A bright smile beamed on his face: this was what people talk about when they talk about being in the zone.
“Uh, hey, Chibita -- ” said Osomatsu.
“So there’s more stewed konbu in the broth this time of year. And what’s more -- ”
“They’re already gone.”
“Ah…”
So they were. By now the happy couple were a shrinking smudge in the middle distance, walking off into the sunset hand in hand like a couple of gay cowboys. Chibita peeled the folded hand-towel off his neck, rubbed his damp forehead with the the dry side, and growled.
“Wouldn't know oden if it came up and bit ‘em in the ass…”
He balled up the greasy yellow towel and threw it on the ground. It made an uncomfortably wet sound as it hit. It had been a very long, very hot day.
“Gross,” Osomatsu observed.
“Shaddup.” Chibita pulled the beer crate into place and sat down with his face in his hands.
“Hey, hang in there,” said Osomatsu. “You’re pretty good at this whole oden gig, y’know that?”
“I know that, idjit,” Chibita snapped. “Not like I needed their approval anyway. Oden is art. Not everyone gets that, y’know.”
“Yeah, that’s the spirit! Hang in there. Van Gogh never sold a stick of oden in his life, right?”
“But you still gotta make rent. Ever heard of that stuff? ‘Rent?’
With that, an uncomfortable silence settled between the two men. Voice by voice, the sounds of children playing began to fade away with the darkening sky. The evening air carried the faint, sweet scent of mosquito coils smoldering on the balconies of the housing projects.

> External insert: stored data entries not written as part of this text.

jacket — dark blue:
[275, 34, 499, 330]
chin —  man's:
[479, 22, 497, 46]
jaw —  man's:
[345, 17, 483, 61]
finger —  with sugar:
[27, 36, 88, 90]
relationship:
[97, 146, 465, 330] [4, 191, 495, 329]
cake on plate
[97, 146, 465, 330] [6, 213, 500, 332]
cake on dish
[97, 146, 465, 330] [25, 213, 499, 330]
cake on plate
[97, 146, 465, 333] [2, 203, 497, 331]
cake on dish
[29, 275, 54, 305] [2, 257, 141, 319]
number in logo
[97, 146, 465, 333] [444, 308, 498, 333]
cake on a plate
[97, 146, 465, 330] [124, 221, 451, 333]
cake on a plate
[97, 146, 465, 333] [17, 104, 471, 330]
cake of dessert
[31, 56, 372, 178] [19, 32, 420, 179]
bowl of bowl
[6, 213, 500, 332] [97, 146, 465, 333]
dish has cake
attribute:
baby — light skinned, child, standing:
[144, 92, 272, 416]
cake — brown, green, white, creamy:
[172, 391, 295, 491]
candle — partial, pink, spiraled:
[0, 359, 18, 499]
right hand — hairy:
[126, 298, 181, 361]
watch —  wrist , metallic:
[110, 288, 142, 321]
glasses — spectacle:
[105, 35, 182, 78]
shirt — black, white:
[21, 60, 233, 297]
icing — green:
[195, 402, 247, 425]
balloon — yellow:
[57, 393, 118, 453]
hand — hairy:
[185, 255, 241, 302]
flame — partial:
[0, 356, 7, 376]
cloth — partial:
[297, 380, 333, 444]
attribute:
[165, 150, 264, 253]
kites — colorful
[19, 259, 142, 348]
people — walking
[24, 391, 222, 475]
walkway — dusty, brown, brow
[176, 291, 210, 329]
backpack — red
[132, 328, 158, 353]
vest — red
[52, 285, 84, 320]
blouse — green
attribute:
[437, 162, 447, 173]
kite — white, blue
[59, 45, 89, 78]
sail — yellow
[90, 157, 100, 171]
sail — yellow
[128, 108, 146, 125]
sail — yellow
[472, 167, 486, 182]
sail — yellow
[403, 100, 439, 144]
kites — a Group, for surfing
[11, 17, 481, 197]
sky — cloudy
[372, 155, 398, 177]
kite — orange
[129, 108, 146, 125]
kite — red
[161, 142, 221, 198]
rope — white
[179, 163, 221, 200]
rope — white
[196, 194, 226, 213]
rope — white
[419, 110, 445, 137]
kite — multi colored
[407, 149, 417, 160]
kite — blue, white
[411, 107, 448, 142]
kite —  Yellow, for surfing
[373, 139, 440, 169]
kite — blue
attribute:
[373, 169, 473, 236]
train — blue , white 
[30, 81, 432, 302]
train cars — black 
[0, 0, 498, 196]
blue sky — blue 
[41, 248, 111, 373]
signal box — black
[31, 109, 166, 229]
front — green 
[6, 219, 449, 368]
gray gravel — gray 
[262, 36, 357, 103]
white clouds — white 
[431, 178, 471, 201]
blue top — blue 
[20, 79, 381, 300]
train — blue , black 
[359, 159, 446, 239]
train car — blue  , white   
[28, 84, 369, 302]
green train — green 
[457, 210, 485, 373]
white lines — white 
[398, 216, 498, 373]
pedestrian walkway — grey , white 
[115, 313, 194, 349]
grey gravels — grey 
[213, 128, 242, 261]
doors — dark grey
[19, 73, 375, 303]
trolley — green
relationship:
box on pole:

“Anyway, hang in there, man,” Osomatsu said again, just in case Chibita hadn’t heard it the first couple of times. “Worst comes to worse, at least you’re a weed guy, right?”
Chibita froze. “You think I’m a what?”
“You know, a weed guy!” Osomatsu insisted with rare sincerity. “You know! It’s that thing where you get stomped down a million times, but you get up again, like a weed growing back in the Spring. So that’s why they call it being a weed guy.”
“Oh, for cryin’ out loud.” Chibita made a noise halfway between a laugh and a sigh and pinched at the space between his eyes. “You’re thinking of ‘weed spirit’, blockhead. That’s yasou-seishin.”
“Yeah, that’s what I said, weed spirit,” said Osomatsu. "Been that way since we were kids.”
Chibita rolled his eyes. It would’ve been easier to pretend he hadn’t heard anything but he smiled. Moron, he thought. Total friggin’ moron.
Osomatsu took a long swig of beer and finished it with a sharp, exaggerated sigh.
“Man,” he said, setting the empty bottle on the counter. “We used to be real jerks.”
“Whaddya mean, ‘used to be?'” Chibita snickered, just a little darkly.
"Point taken." Osomatsu took out a second cigarette and let it burn. “Seems like you turned out alright, at least."
“Wish I could say the same for you, idjit.”
“Well, I guess that makes two of us.”